*Written request:* Rewrite the material below with every "collectors" changed to "collected by", leaving everything else unchanged.

==*==

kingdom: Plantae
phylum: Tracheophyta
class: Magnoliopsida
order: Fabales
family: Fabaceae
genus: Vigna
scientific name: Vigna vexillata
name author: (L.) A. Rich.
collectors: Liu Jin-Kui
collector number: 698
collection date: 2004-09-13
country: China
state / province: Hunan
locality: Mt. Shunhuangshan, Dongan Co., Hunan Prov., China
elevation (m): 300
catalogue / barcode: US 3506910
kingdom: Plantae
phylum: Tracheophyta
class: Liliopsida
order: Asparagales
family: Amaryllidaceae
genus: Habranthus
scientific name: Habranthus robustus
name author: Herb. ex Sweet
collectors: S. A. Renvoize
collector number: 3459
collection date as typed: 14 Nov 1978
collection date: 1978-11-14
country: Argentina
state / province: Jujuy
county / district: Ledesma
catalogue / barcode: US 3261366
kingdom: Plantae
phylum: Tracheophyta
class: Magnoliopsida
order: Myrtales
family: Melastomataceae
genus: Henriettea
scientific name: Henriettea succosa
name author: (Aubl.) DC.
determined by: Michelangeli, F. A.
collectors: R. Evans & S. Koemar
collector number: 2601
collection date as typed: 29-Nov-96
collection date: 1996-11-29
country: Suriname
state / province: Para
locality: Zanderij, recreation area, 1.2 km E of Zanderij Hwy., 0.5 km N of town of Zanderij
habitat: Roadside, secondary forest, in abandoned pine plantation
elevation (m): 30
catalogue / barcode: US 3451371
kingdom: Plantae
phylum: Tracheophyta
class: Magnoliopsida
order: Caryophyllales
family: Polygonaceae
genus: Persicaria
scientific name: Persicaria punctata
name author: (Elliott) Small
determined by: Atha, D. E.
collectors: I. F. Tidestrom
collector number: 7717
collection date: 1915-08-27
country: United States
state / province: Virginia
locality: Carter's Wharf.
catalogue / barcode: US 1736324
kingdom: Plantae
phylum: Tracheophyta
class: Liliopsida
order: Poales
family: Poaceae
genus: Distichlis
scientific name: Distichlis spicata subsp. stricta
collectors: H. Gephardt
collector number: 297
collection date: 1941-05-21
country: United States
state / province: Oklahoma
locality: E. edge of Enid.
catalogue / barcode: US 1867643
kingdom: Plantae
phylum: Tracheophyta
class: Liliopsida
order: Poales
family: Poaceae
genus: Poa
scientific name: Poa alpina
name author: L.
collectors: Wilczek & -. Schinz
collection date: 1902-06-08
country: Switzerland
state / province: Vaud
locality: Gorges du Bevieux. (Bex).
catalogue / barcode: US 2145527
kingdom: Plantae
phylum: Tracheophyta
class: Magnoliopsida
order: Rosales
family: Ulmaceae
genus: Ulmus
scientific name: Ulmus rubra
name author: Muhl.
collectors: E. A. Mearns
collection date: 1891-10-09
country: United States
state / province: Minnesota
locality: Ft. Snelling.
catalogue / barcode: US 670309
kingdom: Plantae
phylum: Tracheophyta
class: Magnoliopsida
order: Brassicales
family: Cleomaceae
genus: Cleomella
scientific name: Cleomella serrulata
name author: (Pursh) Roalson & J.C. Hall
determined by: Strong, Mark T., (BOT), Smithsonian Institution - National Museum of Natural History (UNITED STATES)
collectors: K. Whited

==*==

*Exercise response:*
kingdom: Plantae
phylum: Tracheophyta
class: Magnoliopsida
order: Fabales
family: Fabaceae
genus: Vigna
scientific name: Vigna vexillata
name author: (L.) A. Rich.
collected by: Liu Jin-Kui
collector number: 698
collection date: 2004-09-13
country: China
state / province: Hunan
locality: Mt. Shunhuangshan, Dongan Co., Hunan Prov., China
elevation (m): 300
catalogue / barcode: US 3506910
kingdom: Plantae
phylum: Tracheophyta
class: Liliopsida
order: Asparagales
family: Amaryllidaceae
genus: Habranthus
scientific name: Habranthus robustus
name author: Herb. ex Sweet
collected by: S. A. Renvoize
collector number: 3459
collection date as typed: 14 Nov 1978
collection date: 1978-11-14
country: Argentina
state / province: Jujuy
county / district: Ledesma
catalogue / barcode: US 3261366
kingdom: Plantae
phylum: Tracheophyta
class: Magnoliopsida
order: Myrtales
family: Melastomataceae
genus: Henriettea
scientific name: Henriettea succosa
name author: (Aubl.) DC.
determined by: Michelangeli, F. A.
collected by: R. Evans & S. Koemar
collector number: 2601
collection date as typed: 29-Nov-96
collection date: 1996-11-29
country: Suriname
state / province: Para
locality: Zanderij, recreation area, 1.2 km E of Zanderij Hwy., 0.5 km N of town of Zanderij
habitat: Roadside, secondary forest, in abandoned pine plantation
elevation (m): 30
catalogue / barcode: US 3451371
kingdom: Plantae
phylum: Tracheophyta
class: Magnoliopsida
order: Caryophyllales
family: Polygonaceae
genus: Persicaria
scientific name: Persicaria punctata
name author: (Elliott) Small
determined by: Atha, D. E.
collected by: I. F. Tidestrom
collector number: 7717
collection date: 1915-08-27
country: United States
state / province: Virginia
locality: Carter's Wharf.
catalogue / barcode: US 1736324
kingdom: Plantae
phylum: Tracheophyta
class: Liliopsida
order: Poales
family: Poaceae
genus: Distichlis
scientific name: Distichlis spicata subsp. stricta
collected by: H. Gephardt
collector number: 297
collection date: 1941-05-21
country: United States
state / province: Oklahoma
locality: E. edge of Enid.
catalogue / barcode: US 1867643
kingdom: Plantae
phylum: Tracheophyta
class: Liliopsida
order: Poales
family: Poaceae
genus: Poa
scientific name: Poa alpina
name author: L.
collected by: Wilczek & -. Schinz
collection date: 1902-06-08
country: Switzerland
state / province: Vaud
locality: Gorges du Bevieux. (Bex).
catalogue / barcode: US 2145527
kingdom: Plantae
phylum: Tracheophyta
class: Magnoliopsida
order: Rosales
family: Ulmaceae
genus: Ulmus
scientific name: Ulmus rubra
name author: Muhl.
collected by: E. A. Mearns
collection date: 1891-10-09
country: United States
state / province: Minnesota
locality: Ft. Snelling.
catalogue / barcode: US 670309
kingdom: Plantae
phylum: Tracheophyta
class: Magnoliopsida
order: Brassicales
family: Cleomaceae
genus: Cleomella
scientific name: Cleomella serrulata
name author: (Pursh) Roalson & J.C. Hall
determined by: Strong, Mark T., (BOT), Smithsonian Institution - National Museum of Natural History (UNITED STATES)
collected by: K. Whited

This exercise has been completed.